YOUR GOAL ▸ Restate exactly, and only, the lines from the one containing "CA Naresh Kumar Gupta" through the end of the entries, keeping both endpoints.

Page images and extracted text ▸

################

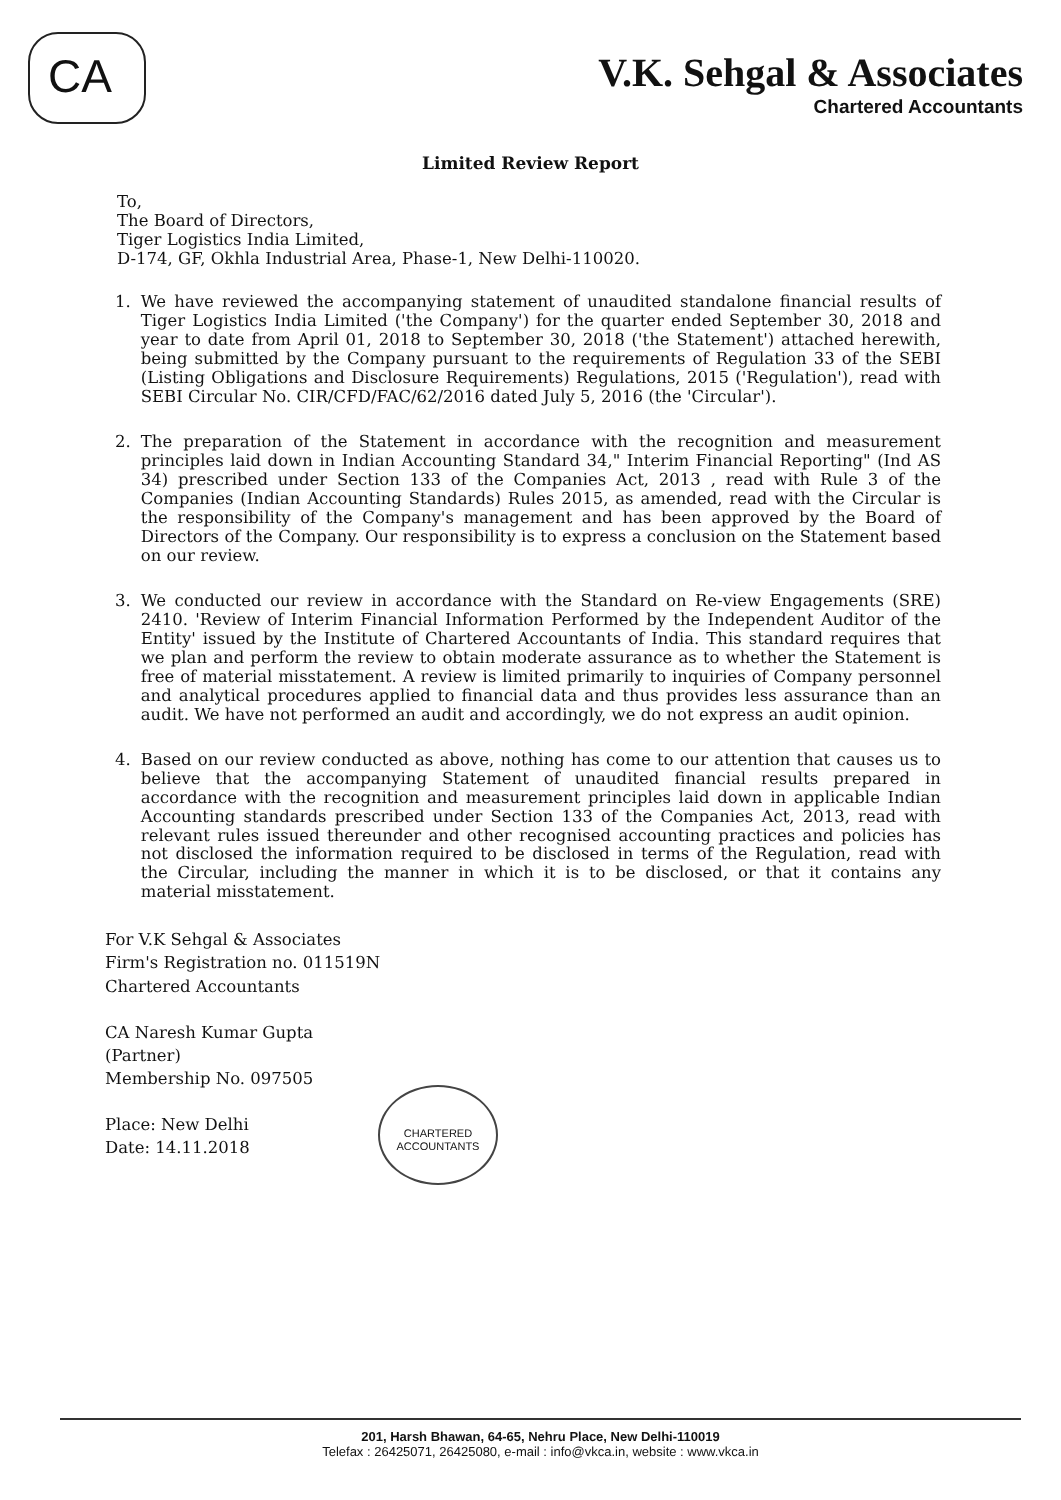CA
V.K. Sehgal & Associates
Chartered Accountants
Limited Review Report
To,
The Board of Directors,
Tiger Logistics India Limited,
D-174, GF, Okhla Industrial Area, Phase-1, New Delhi-110020.
1. We have reviewed the accompanying statement of unaudited standalone financial results of Tiger Logistics India Limited ('the Company') for the quarter ended September 30, 2018 and year to date from April 01, 2018 to September 30, 2018 ('the Statement') attached herewith, being submitted by the Company pursuant to the requirements of Regulation 33 of the SEBI (Listing Obligations and Disclosure Requirements) Regulations, 2015 ('Regulation'), read with SEBI Circular No. CIR/CFD/FAC/62/2016 dated July 5, 2016 (the 'Circular').
2. The preparation of the Statement in accordance with the recognition and measurement principles laid down in Indian Accounting Standard 34," Interim Financial Reporting" (Ind AS 34) prescribed under Section 133 of the Companies Act, 2013 , read with Rule 3 of the Companies (Indian Accounting Standards) Rules 2015, as amended, read with the Circular is the responsibility of the Company's management and has been approved by the Board of Directors of the Company. Our responsibility is to express a conclusion on the Statement based on our review.
3. We conducted our review in accordance with the Standard on Re-view Engagements (SRE) 2410. 'Review of Interim Financial Information Performed by the Independent Auditor of the Entity' issued by the Institute of Chartered Accountants of India. This standard requires that we plan and perform the review to obtain moderate assurance as to whether the Statement is free of material misstatement. A review is limited primarily to inquiries of Company personnel and analytical procedures applied to financial data and thus provides less assurance than an audit. We have not performed an audit and accordingly, we do not express an audit opinion.
4. Based on our review conducted as above, nothing has come to our attention that causes us to believe that the accompanying Statement of unaudited financial results prepared in accordance with the recognition and measurement principles laid down in applicable Indian Accounting standards prescribed under Section 133 of the Companies Act, 2013, read with relevant rules issued thereunder and other recognised accounting practices and policies has not disclosed the information required to be disclosed in terms of the Regulation, read with the Circular, including the manner in which it is to be disclosed, or that it contains any material misstatement.
For V.K Sehgal & Associates
Firm's Registration no. 011519N
Chartered Accountants
CA Naresh Kumar Gupta
(Partner)
Membership No. 097505
Place: New Delhi
Date: 14.11.2018
CHARTERED ACCOUNTANTS
201, Harsh Bhawan, 64-65, Nehru Place, New Delhi-110019
Telefax : 26425071, 26425080, e-mail : info@vkca.in, website : www.vkca.in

################

TASK ANSWER ▸
CA Naresh Kumar Gupta
(Partner)
Membership No. 097505
Place: New Delhi
Date: 14.11.2018
CHARTERED ACCOUNTANTS
201, Harsh Bhawan, 64-65, Nehru Place, New Delhi-110019
Telefax : 26425071, 26425080, e-mail : info@vkca.in, website : www.vkca.in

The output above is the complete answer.